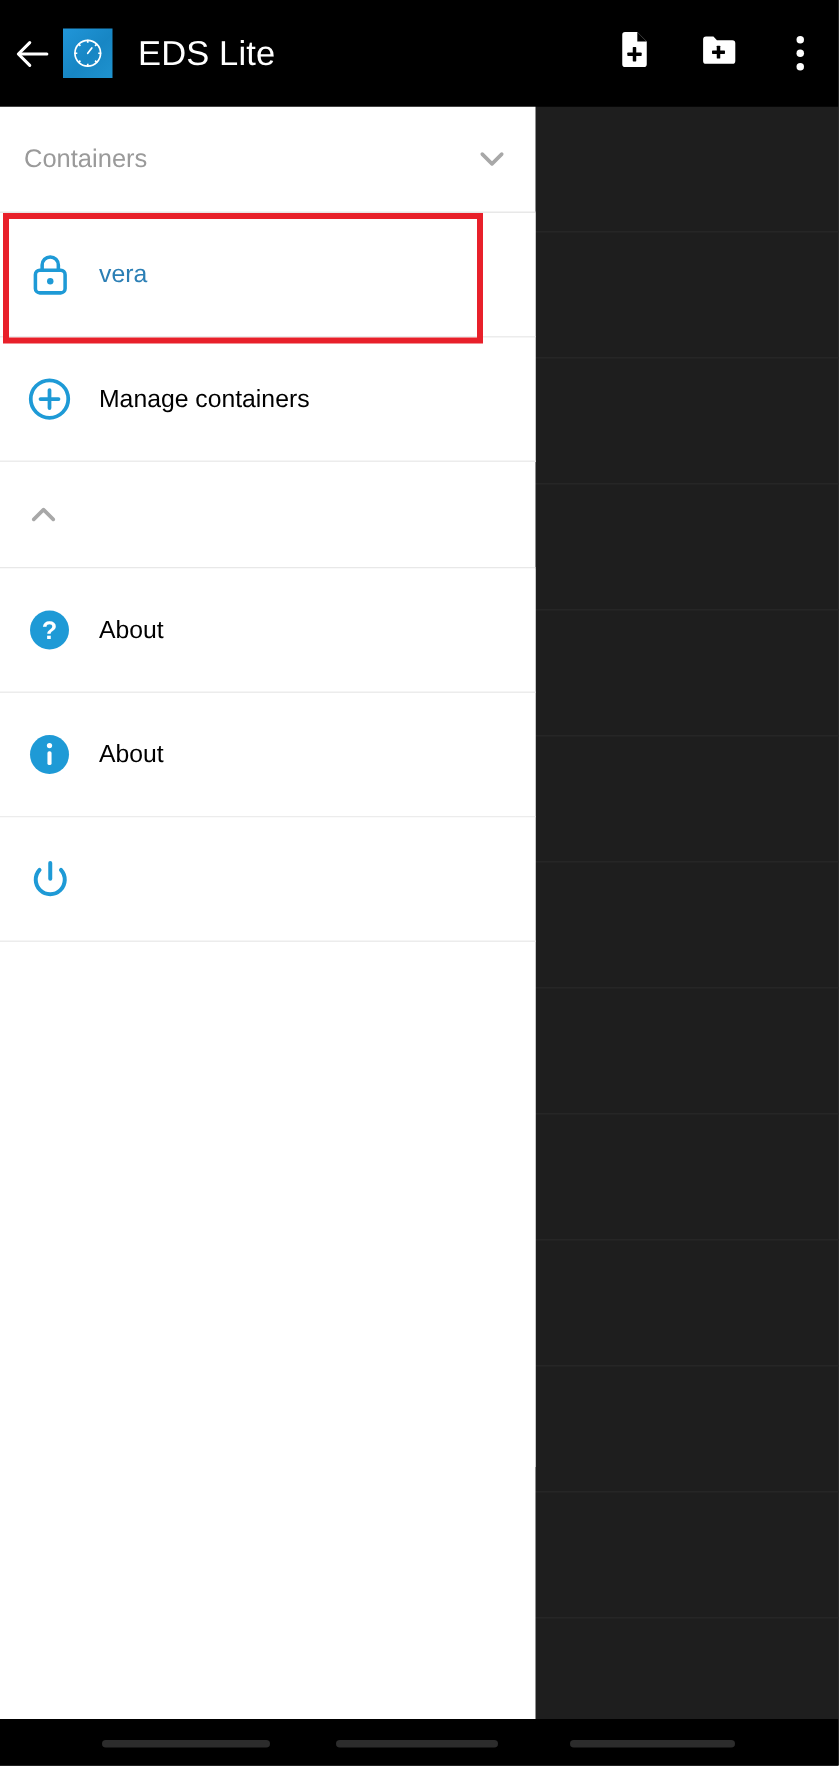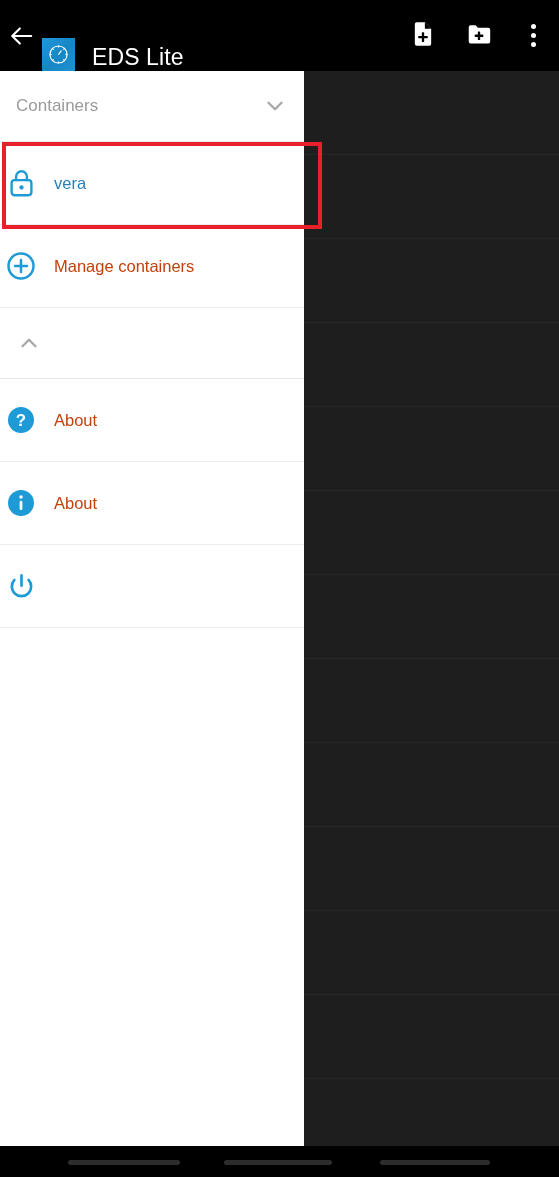"EDS Lite" #appbar { align-items: flex-end -> center }
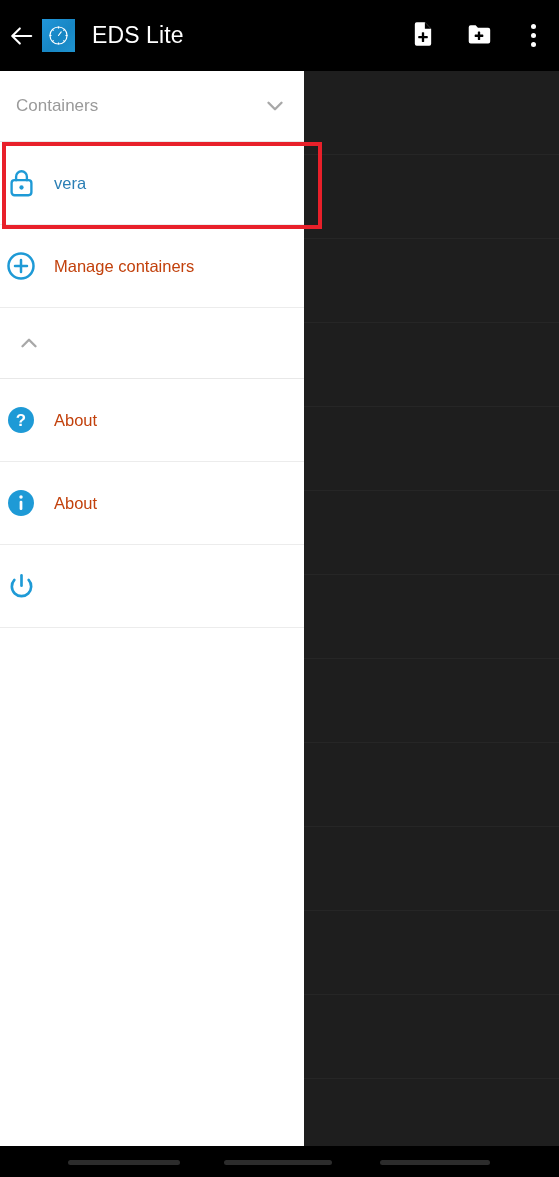"Containers" #drawer { width: 304px -> 357px }
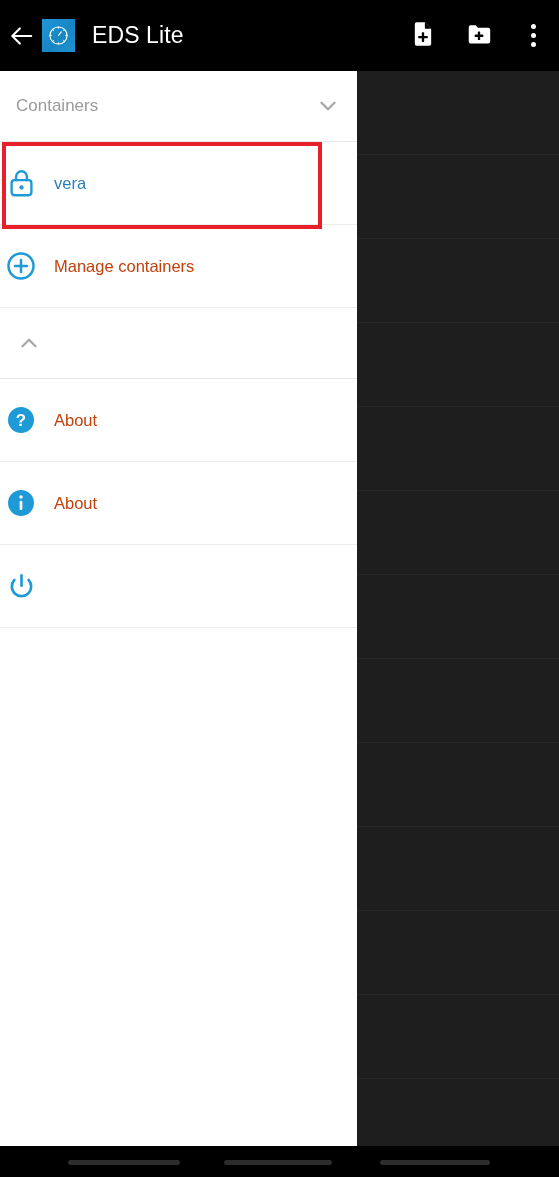"vera" .drawer-item { padding: 0 4px -> 0 16px }
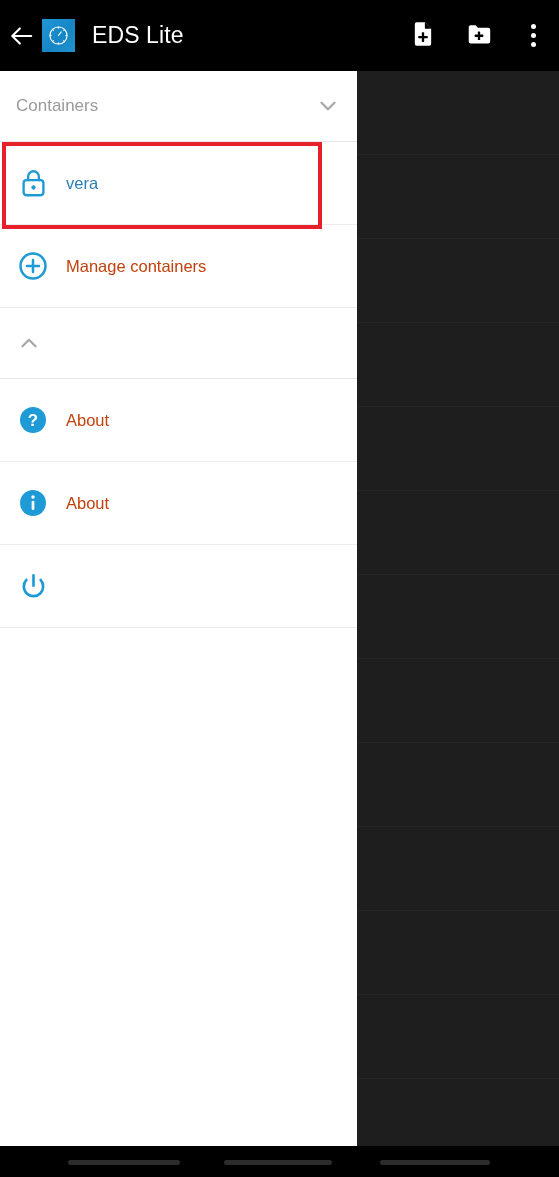"Manage containers" .drawer-item .label { color: #c2410c -> #000000 }
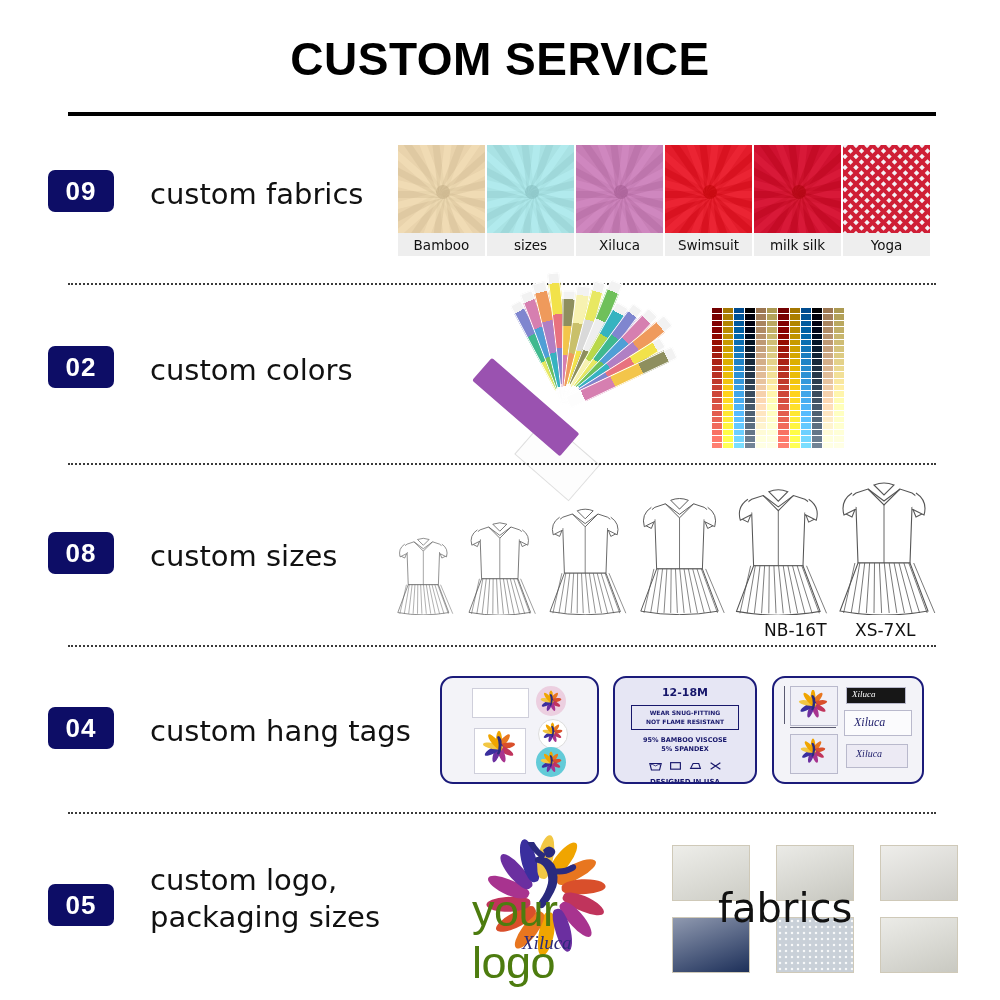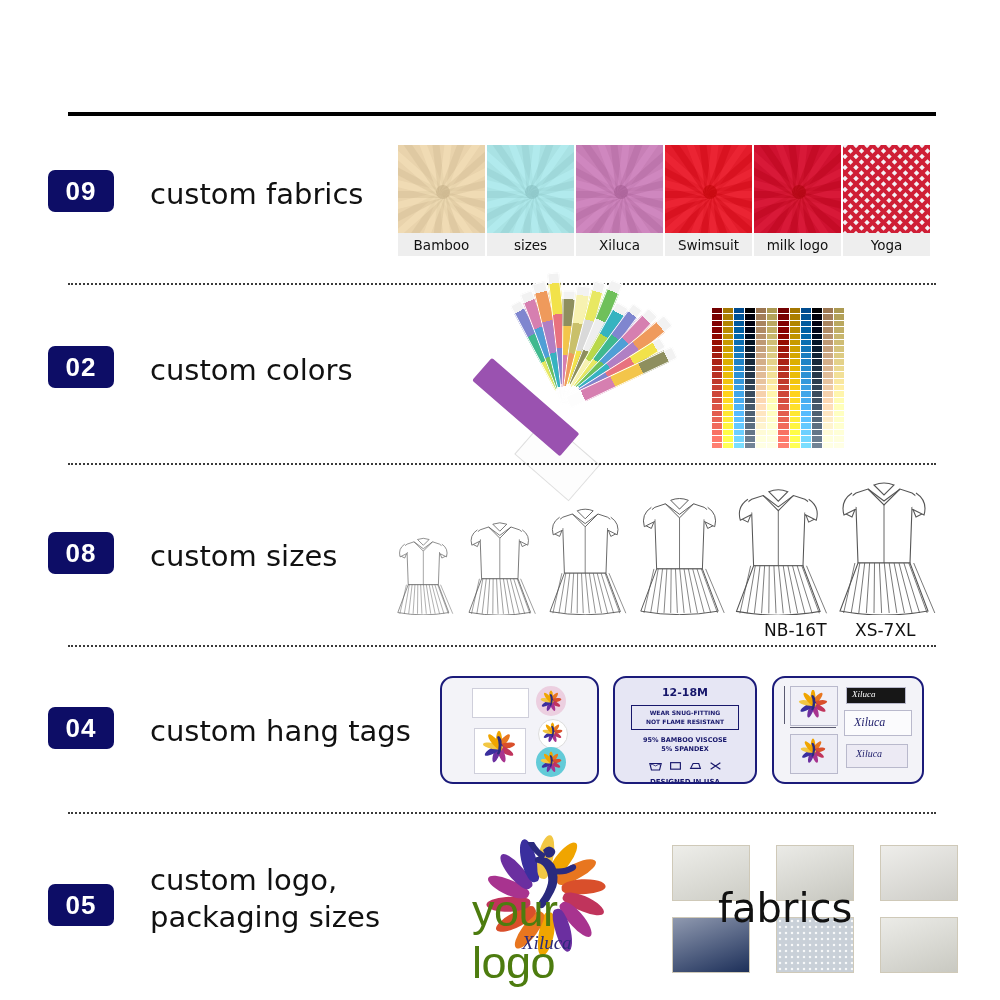"CUSTOM SERVICE" div.title { html: none -> <div>CUSTOM SERVICE</div> }
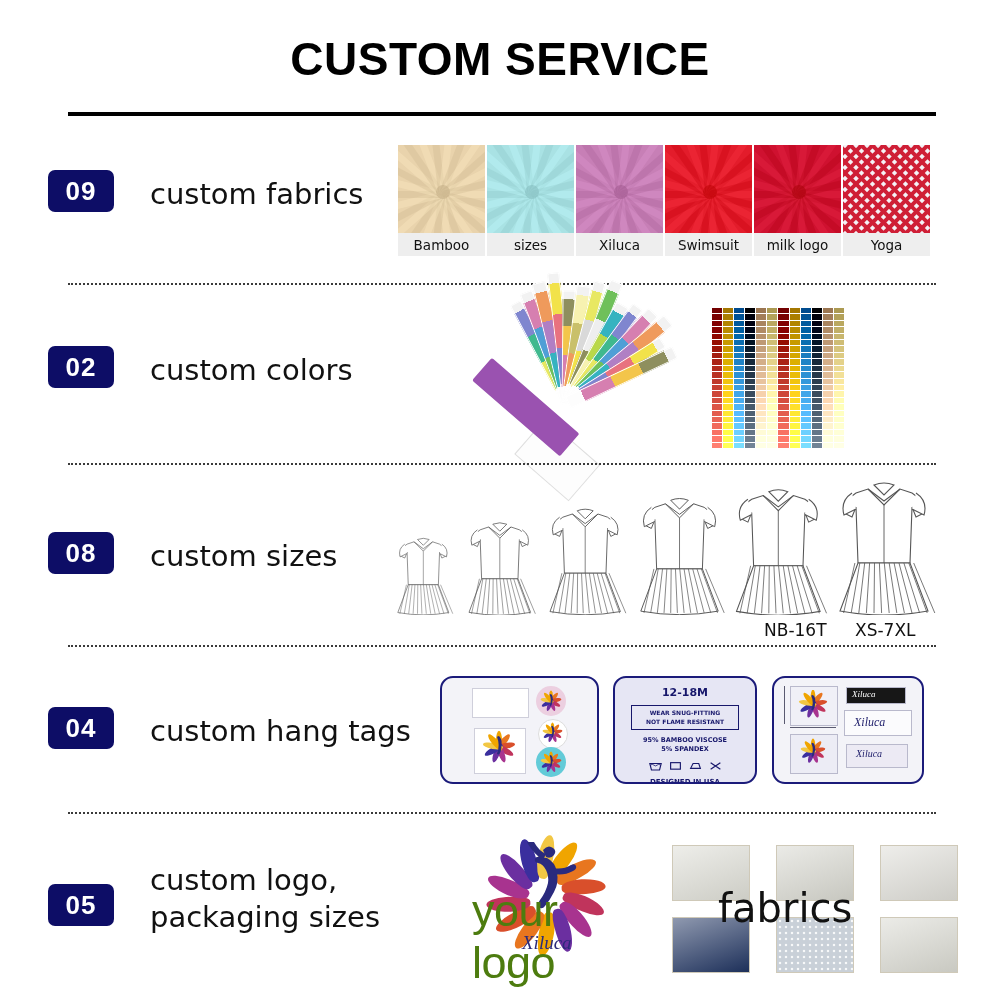"milk logo" div.fabcap { text: logo -> silk }
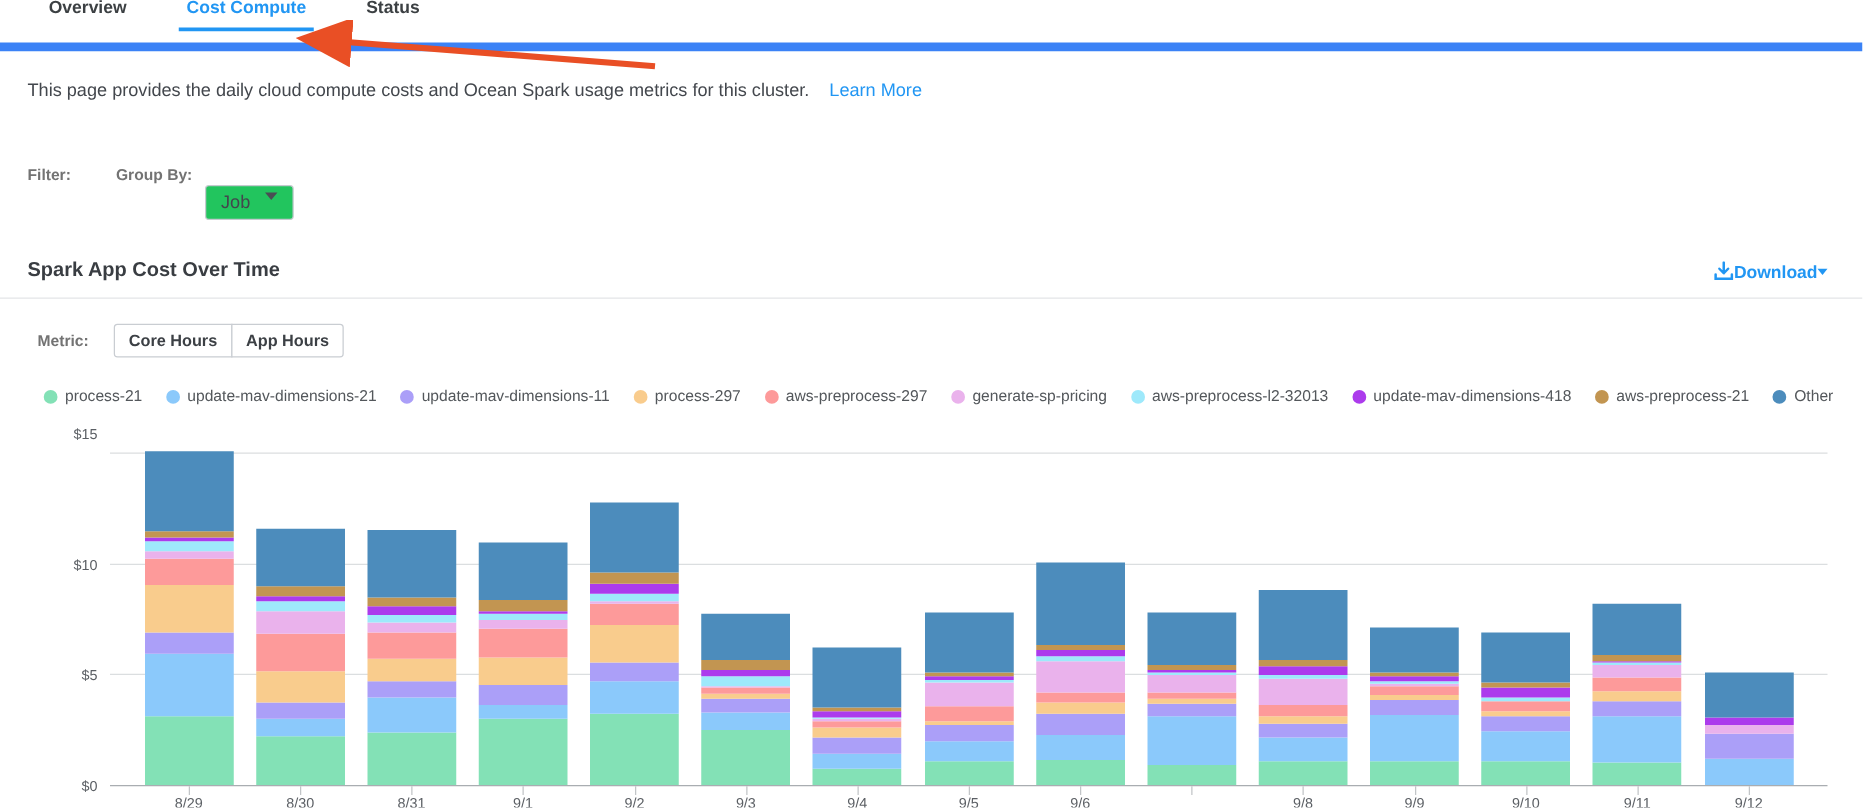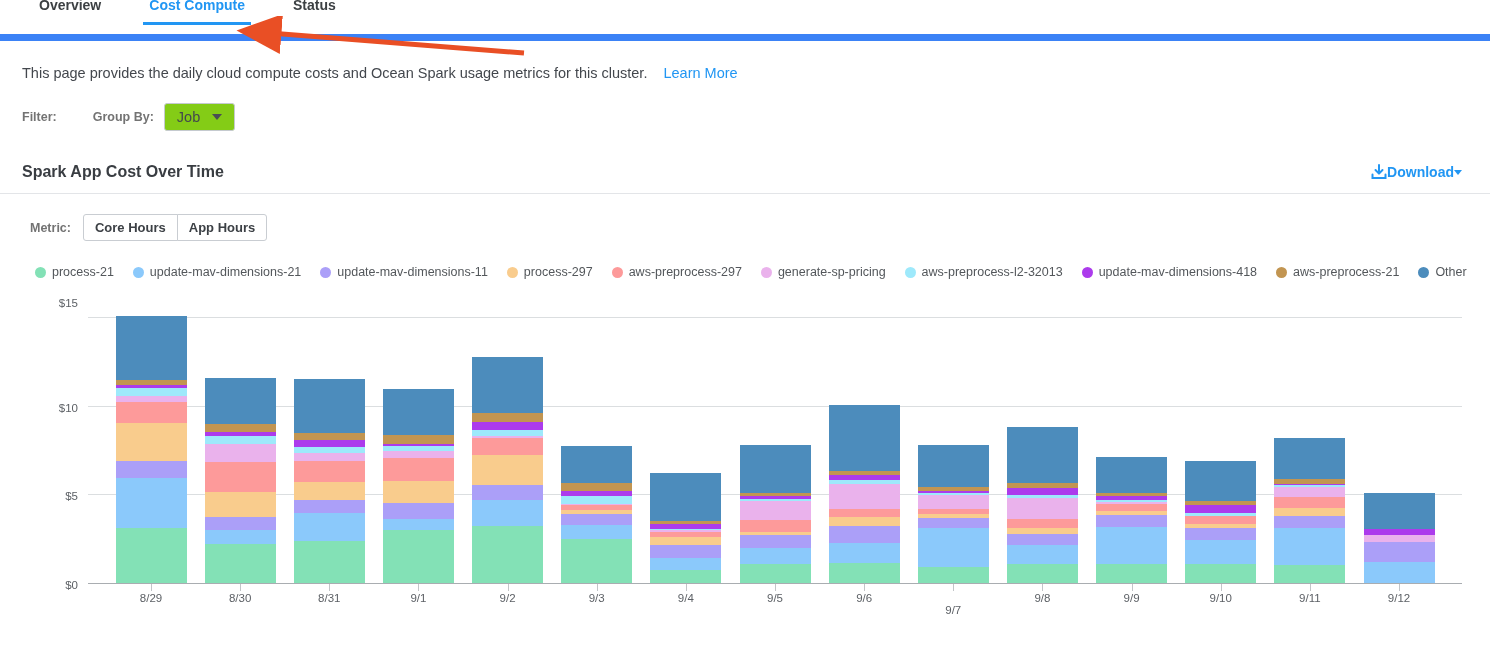"Job" .selectbox { align-items: center -> none; background: #84cc16 -> #22c55e; margin-top: none -> 45px }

* * *

Starting from the first line of the listing above, write out every line exactly through the one containing "color: #c2410c ->", and drop the pictures.

"EDS Lite" #appbar { align-items: flex-end -> center }
"Containers" #drawer { width: 304px -> 357px }
"vera" .drawer-item { padding: 0 4px -> 0 16px }
"Manage containers" .drawer-item .label { color: #c2410c -> #000000 }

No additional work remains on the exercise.